Privacy Policy
1. Controller
The data controller is Foighne Ventures Limited, Dublin, Ireland (company no. 738028), trading as Opsidion. Privacy contact: [email protected].
2. What we process and why
| Data | Purpose | Lawful basis (Art. 6 GDPR) |
|---|---|---|
| Stripe account data read via OAuth with your authorization: account profile (name, country, business website, account email, verification status), charges, disputes, refunds, Radar signals (including IP geolocation of reviewed payments) | Generating the report you purchased | Performance of a contract (6(1)(b)) |
| Your email address (prefilled from your Stripe profile or entered by you) | Delivering your report as a PDF when you request it | Performance of a contract (6(1)(b)) |
| Payment records (Stripe account ID, checkout/payment identifiers, amount, time) | Granting access to purchased reports, processing refunds, accounting | Contract (6(1)(b)); legal obligation (6(1)(c)) for tax records |
| Session data (a signed random session ID cookie, your OAuth access token stored server-side) | Keeping you signed in securely | Contract (6(1)(b)); legitimate interests (6(1)(f)) in service security |
| Technical logs (timestamps, request outcomes, errors) | Security, abuse prevention, debugging | Legitimate interests (6(1)(f)) |
Your Stripe data may include personal data of your customers (e.g. card country, dispute details). We process it solely to produce your report, immediately and transiently — see retention below.
3. What we do NOT do
- No advertising, tracking, or analytics cookies. The only cookie is the strictly necessary session cookie — which is why you don't see a cookie banner.
- We never sell or share personal data for marketing.
- We never receive or store your card number; payment is handled by Stripe Checkout.

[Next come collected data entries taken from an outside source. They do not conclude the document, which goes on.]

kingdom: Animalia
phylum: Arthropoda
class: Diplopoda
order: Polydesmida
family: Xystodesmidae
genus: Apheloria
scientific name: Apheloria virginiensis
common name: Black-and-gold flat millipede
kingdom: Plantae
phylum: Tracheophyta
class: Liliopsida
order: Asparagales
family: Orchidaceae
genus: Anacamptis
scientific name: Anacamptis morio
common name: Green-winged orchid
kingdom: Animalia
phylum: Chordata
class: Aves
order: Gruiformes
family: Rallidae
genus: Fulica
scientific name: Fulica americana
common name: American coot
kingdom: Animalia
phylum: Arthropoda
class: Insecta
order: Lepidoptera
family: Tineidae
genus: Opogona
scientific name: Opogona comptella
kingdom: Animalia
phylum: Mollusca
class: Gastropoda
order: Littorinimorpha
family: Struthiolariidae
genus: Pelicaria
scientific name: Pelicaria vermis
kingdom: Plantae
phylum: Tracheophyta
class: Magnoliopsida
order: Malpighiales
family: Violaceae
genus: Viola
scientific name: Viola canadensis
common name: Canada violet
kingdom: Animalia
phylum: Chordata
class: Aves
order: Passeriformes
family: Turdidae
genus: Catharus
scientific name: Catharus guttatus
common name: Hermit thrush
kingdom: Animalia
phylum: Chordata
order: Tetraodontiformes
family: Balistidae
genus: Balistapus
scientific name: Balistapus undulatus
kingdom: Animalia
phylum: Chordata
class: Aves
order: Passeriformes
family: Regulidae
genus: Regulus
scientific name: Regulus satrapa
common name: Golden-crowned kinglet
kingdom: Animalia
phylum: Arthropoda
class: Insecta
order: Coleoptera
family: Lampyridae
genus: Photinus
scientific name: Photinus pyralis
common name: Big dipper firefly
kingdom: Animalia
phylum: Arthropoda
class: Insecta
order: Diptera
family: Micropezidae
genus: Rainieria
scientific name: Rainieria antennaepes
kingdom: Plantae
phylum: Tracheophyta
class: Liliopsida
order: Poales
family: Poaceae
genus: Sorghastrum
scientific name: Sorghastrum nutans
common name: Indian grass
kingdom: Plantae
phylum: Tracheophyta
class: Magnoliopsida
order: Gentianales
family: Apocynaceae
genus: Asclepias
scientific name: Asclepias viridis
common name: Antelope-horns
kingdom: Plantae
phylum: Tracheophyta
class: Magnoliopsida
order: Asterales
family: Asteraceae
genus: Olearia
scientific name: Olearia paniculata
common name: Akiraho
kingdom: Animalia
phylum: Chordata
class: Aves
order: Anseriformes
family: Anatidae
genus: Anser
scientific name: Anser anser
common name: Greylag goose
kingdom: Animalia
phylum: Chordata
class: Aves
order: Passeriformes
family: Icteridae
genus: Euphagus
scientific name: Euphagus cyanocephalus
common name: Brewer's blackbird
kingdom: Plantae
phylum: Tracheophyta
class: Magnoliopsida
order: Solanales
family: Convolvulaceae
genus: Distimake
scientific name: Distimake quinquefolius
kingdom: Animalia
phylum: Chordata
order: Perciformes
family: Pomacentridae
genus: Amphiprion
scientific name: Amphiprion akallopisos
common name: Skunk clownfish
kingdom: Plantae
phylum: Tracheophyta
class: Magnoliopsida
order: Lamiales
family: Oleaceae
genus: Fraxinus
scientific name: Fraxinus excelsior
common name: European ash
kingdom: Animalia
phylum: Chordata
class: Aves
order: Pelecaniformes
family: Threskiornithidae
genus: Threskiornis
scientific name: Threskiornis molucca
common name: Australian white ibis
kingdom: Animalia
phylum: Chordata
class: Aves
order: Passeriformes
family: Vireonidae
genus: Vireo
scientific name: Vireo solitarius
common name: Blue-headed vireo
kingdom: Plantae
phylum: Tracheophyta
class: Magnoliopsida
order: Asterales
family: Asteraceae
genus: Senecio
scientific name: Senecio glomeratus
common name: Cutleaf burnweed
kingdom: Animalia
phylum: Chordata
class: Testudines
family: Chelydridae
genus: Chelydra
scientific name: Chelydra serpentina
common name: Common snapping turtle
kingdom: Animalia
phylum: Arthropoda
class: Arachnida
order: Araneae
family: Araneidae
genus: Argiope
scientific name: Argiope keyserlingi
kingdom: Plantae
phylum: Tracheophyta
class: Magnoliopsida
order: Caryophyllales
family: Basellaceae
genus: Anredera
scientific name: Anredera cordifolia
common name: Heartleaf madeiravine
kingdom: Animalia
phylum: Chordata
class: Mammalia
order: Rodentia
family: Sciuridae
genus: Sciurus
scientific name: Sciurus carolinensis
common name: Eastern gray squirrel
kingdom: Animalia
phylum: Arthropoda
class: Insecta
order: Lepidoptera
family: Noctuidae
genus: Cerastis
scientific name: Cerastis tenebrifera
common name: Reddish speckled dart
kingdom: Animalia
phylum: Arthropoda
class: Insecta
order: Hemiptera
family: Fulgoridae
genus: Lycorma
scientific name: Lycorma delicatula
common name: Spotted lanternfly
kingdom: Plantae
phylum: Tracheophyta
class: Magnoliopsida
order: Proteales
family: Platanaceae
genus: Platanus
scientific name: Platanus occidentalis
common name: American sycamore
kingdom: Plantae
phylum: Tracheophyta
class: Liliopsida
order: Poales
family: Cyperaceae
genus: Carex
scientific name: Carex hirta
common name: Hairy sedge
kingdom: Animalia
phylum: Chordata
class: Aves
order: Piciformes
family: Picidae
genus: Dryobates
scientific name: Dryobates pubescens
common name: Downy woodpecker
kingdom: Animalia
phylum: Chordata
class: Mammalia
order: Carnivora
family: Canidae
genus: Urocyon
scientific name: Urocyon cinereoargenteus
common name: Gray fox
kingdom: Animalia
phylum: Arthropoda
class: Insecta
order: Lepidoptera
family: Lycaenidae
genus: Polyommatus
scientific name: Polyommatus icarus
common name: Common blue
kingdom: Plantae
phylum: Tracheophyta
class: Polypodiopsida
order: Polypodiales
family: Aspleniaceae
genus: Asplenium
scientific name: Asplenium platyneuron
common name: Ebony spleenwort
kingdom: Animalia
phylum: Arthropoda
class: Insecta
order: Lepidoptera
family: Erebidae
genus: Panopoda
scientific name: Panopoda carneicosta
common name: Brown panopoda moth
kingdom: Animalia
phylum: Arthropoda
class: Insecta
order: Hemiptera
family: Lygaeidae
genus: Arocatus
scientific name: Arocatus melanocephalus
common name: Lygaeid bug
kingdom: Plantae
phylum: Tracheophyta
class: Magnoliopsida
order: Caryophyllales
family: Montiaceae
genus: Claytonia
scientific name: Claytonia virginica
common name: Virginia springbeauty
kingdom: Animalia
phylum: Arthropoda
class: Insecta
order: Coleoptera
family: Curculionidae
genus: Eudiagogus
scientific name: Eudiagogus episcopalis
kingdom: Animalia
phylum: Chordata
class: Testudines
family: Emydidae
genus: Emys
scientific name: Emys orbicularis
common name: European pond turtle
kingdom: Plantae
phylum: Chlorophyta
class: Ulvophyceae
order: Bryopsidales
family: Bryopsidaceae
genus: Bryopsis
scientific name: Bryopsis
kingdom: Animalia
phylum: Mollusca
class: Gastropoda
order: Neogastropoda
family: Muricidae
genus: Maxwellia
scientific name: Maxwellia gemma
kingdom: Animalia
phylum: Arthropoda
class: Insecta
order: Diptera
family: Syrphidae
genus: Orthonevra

- Reports do not produce legal effects by automated means — they are informational analyses that you choose how to act on (no Art. 22 automated decision-making).
4. Retention
- Report data: reports are generated on demand from Stripe's API and returned to you; the underlying Stripe data is not retained after generation. PDF copies exist only in the download/email we send you.
- Sessions & OAuth tokens: deleted after 7 days of inactivity, on disconnect, or immediately when you revoke access in Stripe.
- Payment records: kept 6 years as required by Irish tax law.
- Logs: kept up to 90 days.
5. Recipients & processors
We use a small number of processors under Art. 28 agreements: Stripe (payments and the API you authorize), our hosting provider, and our email delivery provider (only when you request an emailed report). We disclose data if legally required.
6. International transfers
Stripe, Inc. is a US company; transfers to it rely on the EU–US Data Privacy Framework and/or Standard Contractual Clauses. Where any other processor is outside the EEA, we use SCCs or an adequacy decision.
7. Your rights
Under GDPR you may request access, rectification, erasure, restriction, portability, and object to processing based on legitimate interests. Write to [email protected]; we respond within one month. You may also lodge a complaint with the Irish supervisory authority: the Data Protection Commission, 21 Fitzwilliam Square South, Dublin 2, D02 RD28 (dataprotection.ie), or your local EU supervisory authority.
8. Security
OAuth tokens are held server-side only (never in your browser), session cookies are signed and HttpOnly, access is payment-gated per account, and we operate least-privilege read-only use of your Stripe data. Report a security concern to [email protected].
9. Changes
We'll post any changes here with a new effective date. Material changes will be flagged in the app.